Le CRA en première ligne

Le Croisant-Rouge Algérien (CRA), ce poids lourd de la solidarité et de ce qui se rapporte plus généralement au caritatif à travers son comité de wilaya, après avoir mené à son terme et plutôt bien l’opération rentrée scolaire par la distribution de trousseaux, s’affaire à concrétiser dans les faits la solidarité spécial Ramadhan. Il faut dire que le C-RA local a traversé de fortes turbulences depuis mars 2006. Cette période consacrée aux adhésions et réadhésions a abouti à la restriction de l’institution à travers les communes de la wilaya. A temps, serait-on tenté de dire, pour prendre en main l’opération solidarité… Cette année, l’opération couffin du Ramadhan cible environ 15000 familles qui, par le truchement du comité du CRA local quand il sera installé et les APC, là où il n’existe pas encore, vont, à deux reprises, bénéficier d’un apport en vivres de toute première recessité d’une valeur de 1900 DA. Un total de 11 576 000,00 DA est affecté au profit de l’opération. Et il n’est pas fait mystère de sa provenance : le ministère de la solidarité, la wilaya et les communes.

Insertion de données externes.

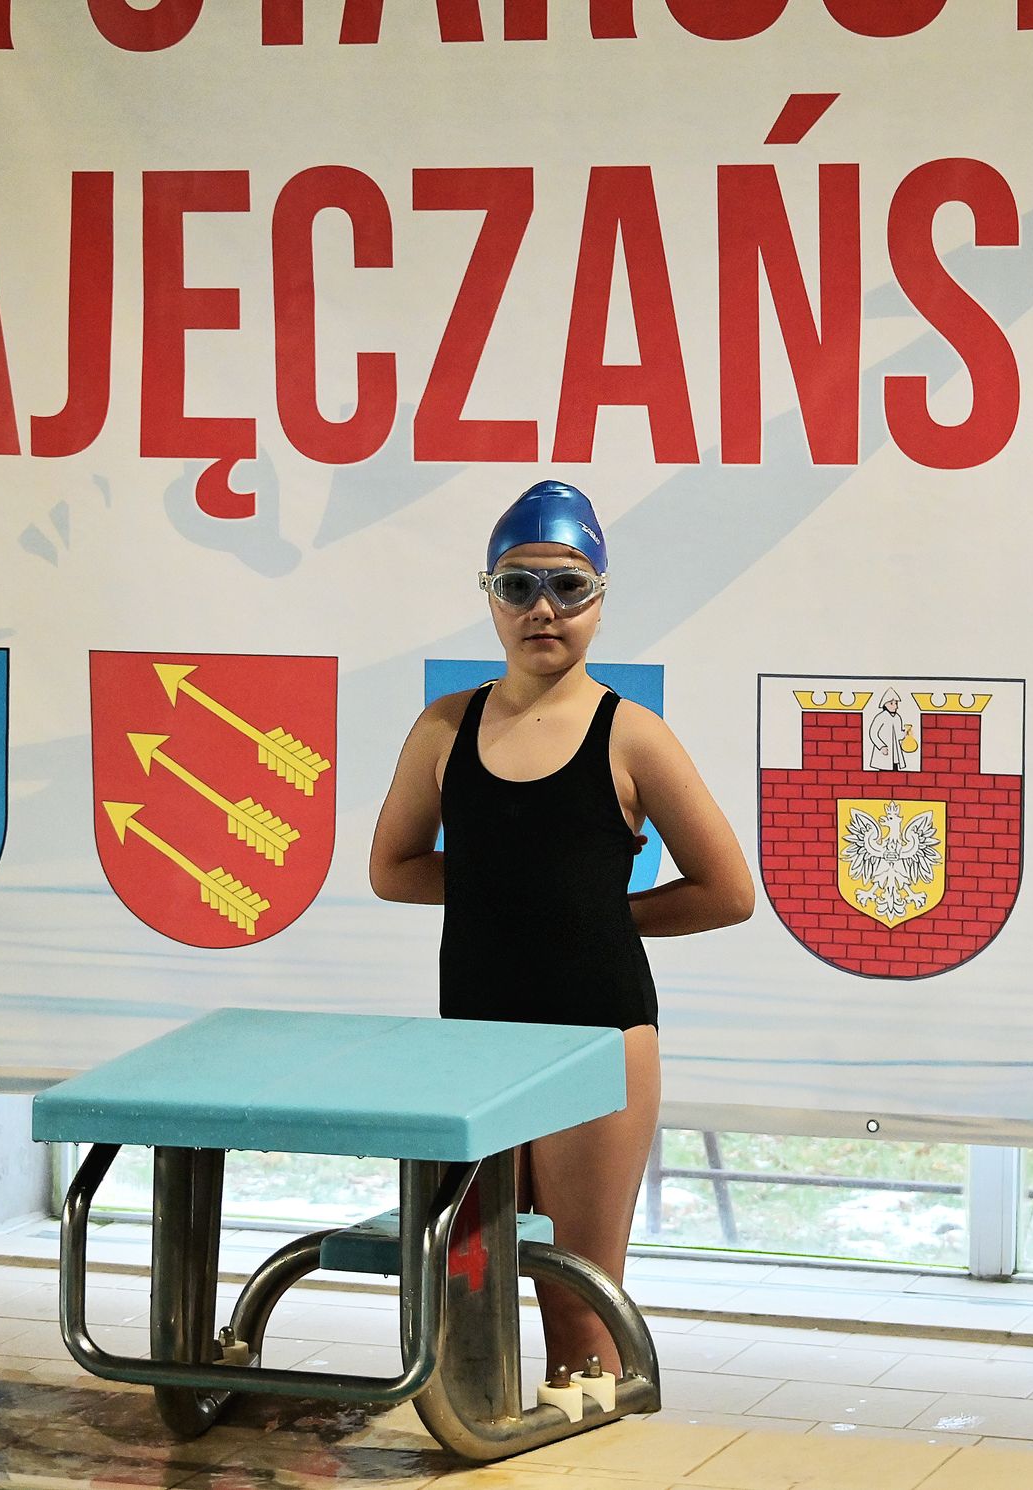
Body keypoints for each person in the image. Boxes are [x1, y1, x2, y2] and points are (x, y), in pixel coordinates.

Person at [369, 478, 754, 1380]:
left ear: (600, 599)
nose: (543, 609)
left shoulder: (632, 735)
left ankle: (592, 1443)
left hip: (597, 1036)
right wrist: (518, 895)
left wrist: (595, 913)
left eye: (568, 587)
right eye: (518, 586)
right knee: (467, 1284)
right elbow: (393, 869)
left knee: (577, 1302)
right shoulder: (444, 728)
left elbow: (728, 892)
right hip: (477, 1039)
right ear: (490, 598)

L’autre source de dons, en nature et/ou espèces provient de bienfaiteurs qui se manifestent à chaque Ramadhan et dont l’élan généreux ne s’est jamais démenti. M. Mohamed Meslem, premier responsable du CRA, comité de wilaya, a tenu à leur rendre un vibrant hommage pour leur altruisme et la constance de leur soutien. « Ils contribuent, sans doute aucun, à améliorer le contenu des couffins » a-t-il dit. Au troisième jour du carême, 2 380 couffins ont déjà été distribués. L’autre volet de la solidarité spéciale (les restaurants er-rahma) est effectif au premier jour du Ramadhan. A Béjaïa ville, deux restaurants fonctionnent sous l’égide de l’APC et un troisième a été ouvert par un célèbre importateur de viande congelée. Deux autres structures de ce genre sont fonctionnelles, l’une à Seddouk, d’une capacité de 250 repas et l’autre à El Kseur de 550 repas. L’initiative dans les deux cas est parrainée par le CRA local, les capacités de départ sont appelées à connaître une hausse notable avec le temps. La paupérisation existe. Ce n’est pas une vue de l’esprit. Elle est même « sous-évaluéeé du fait même que la pudeur et la peur du regard de l’autre fait que beaucoup de nos compatriotes refusent d’assumer un statut souvent nouveau et, surtout de le déclarer. Il s’agit de la propriété.